A glimpse of immortals.......2005-11-21
"You can't be in a hurry. You have to be prepared to devote your whole life to your practice," says Master Hsueh T'ai-li after forty-five years on the slopes and summits of Huashan. "This is what's meant by religion. It's not a matter of spending money. You have to spend your life."
"Road to Heaven, Encounters with Chinese Hermits" by Bill Porter provides a fleeting image of the cloud people, the Chinese hermits who have turned their backs on this world of red dust - and survived.
There is a stark, and sad, contrast between the monks and hermits, and the busy American writer who is rushing about asking homely questions like: "Were you upset when the Red Guards burned your library?" or "Do you get any mail?"

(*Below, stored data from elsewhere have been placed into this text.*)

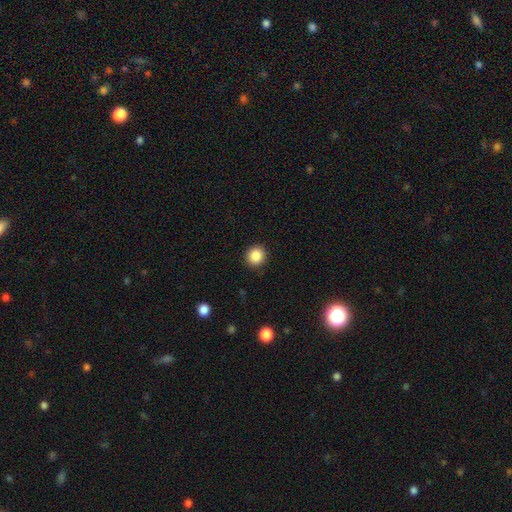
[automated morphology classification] smooth 87%, star or artifact 9%, featured or disk 3%. Down the decision tree: how rounded — round (89%); merging — none (91%).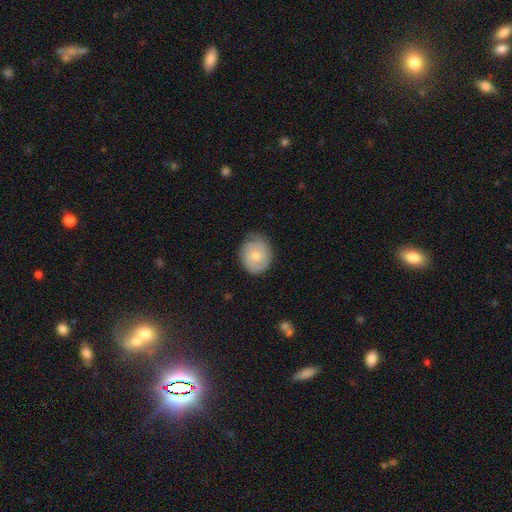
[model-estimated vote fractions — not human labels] smooth-or-featured: featured or disk: 51% | smooth: 43% | star or artifact: 6%
  disk-edge-on: no: 97% | yes: 3%
  merging: none: 65% | minor disturbance: 28% | major disturbance: 7% | merger: 1%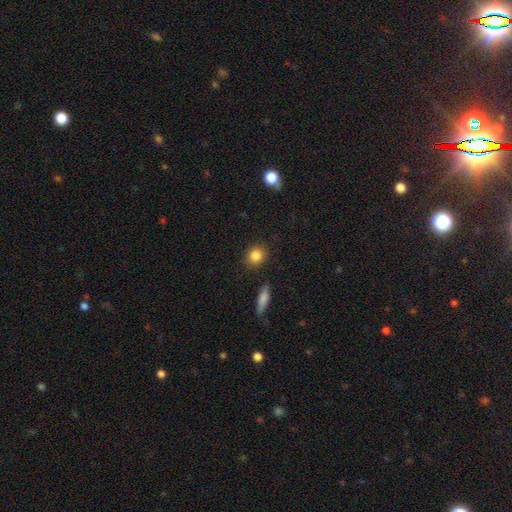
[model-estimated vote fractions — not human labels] Smooth or featured? Predicted: smooth (p=0.86). How rounded? Predicted: round (p=0.73). Merging? Predicted: none (p=0.87).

"Taoism is very deep. There's a great del to learn, and you can't do it quickly. The Tao isn't something that can be put into words. You have to practice before you can understand," reiterates Master Hsueh.
And yet I find myself returning to this "Road to Heaven" because it captures a few anecdotes, gems and asides about famous and unknown hermits that makes it worthwhile reading. Searching for a lost quote, I return to the hasty interviews with abbots and nuns standing guard at old temples and crumbling shrines. And I find more layers to their brief stories than first meets the eye.

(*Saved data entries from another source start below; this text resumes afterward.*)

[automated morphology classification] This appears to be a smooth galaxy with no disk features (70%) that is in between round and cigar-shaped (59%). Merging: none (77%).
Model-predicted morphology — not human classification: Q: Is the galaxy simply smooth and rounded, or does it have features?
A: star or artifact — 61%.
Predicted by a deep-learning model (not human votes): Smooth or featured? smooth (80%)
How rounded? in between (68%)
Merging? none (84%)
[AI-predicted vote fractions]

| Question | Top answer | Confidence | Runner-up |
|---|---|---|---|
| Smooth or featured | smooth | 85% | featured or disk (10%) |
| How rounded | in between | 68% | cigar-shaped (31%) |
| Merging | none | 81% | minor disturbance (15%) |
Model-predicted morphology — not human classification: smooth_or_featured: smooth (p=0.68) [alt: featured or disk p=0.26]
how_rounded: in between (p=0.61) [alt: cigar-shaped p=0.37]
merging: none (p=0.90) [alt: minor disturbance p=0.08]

There is stillness and tranquility in the frugal lives of these Chinese hermits, and a firm and unwavering grip on the essentials of a religion. They represent the last living flicker of the spiritual wisdom originating with Lao-tzu thousands of years ago. And now their world is vanishing into the darkness, like the last sparks from a windswept fire.

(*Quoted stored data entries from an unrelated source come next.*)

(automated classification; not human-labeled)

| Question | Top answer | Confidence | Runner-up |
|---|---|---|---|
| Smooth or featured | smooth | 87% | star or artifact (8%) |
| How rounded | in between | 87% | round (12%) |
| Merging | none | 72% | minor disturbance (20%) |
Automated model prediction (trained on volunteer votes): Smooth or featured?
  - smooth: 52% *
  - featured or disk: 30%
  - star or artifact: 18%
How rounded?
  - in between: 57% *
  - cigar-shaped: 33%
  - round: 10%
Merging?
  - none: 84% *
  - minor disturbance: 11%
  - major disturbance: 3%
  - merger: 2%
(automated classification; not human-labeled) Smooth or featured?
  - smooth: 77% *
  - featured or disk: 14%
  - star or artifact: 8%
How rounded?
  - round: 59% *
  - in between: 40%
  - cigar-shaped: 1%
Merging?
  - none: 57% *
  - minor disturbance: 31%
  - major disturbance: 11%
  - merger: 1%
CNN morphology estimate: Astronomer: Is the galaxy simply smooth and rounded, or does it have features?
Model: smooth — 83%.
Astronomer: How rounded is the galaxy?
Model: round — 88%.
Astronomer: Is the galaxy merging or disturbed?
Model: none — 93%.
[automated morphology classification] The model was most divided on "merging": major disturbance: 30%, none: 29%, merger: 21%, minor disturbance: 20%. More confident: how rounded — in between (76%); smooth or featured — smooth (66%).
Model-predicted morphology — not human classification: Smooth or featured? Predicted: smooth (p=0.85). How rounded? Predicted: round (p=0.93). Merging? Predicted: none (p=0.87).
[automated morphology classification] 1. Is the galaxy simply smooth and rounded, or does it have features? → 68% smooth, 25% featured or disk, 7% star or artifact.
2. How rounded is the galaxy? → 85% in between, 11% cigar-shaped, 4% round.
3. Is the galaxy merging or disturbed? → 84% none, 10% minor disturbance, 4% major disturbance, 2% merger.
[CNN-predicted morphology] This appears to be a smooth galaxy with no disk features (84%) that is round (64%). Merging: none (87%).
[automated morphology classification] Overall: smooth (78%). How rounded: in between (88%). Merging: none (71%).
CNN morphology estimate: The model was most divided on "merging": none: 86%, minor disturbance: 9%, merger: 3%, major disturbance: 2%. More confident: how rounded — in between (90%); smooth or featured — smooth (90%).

From Communism to Tourism.......2005-11-02
This book is a great account of traveling in communist China and searching for the remnant hermit monks in the country's rugged mountains. I've noticed many reviewers apparently expected all sorts of different things from this book - Porter as enlightened writer weilding his pen as a delusion-cutting sword, hermit wisdom never before heard in the west that offers instant nirvana, etc. But the book is just what the title says it is: encounters with Chinese hermits, who, by going deep into the mountains and saving the essentials of their practice are "on the road to heaven."
It is refreshing to know that in China there still are hermit monks and nuns, clarifying their insight away from the world's distractions.
The hermits Bill Porter encounters in China have all survived communism, which is one subject of the book. The hardships the monks and nuns faced under communism is not a suprise, what is a suprise is the monks, nuns and temples now being sold as tourist attractions by the Chinese government. An entirely different threat - capitalism - now rears its exhausting head, and the hermits move deeper into the mountains to save their practice from becoming part of a Human Buddhist Zoo.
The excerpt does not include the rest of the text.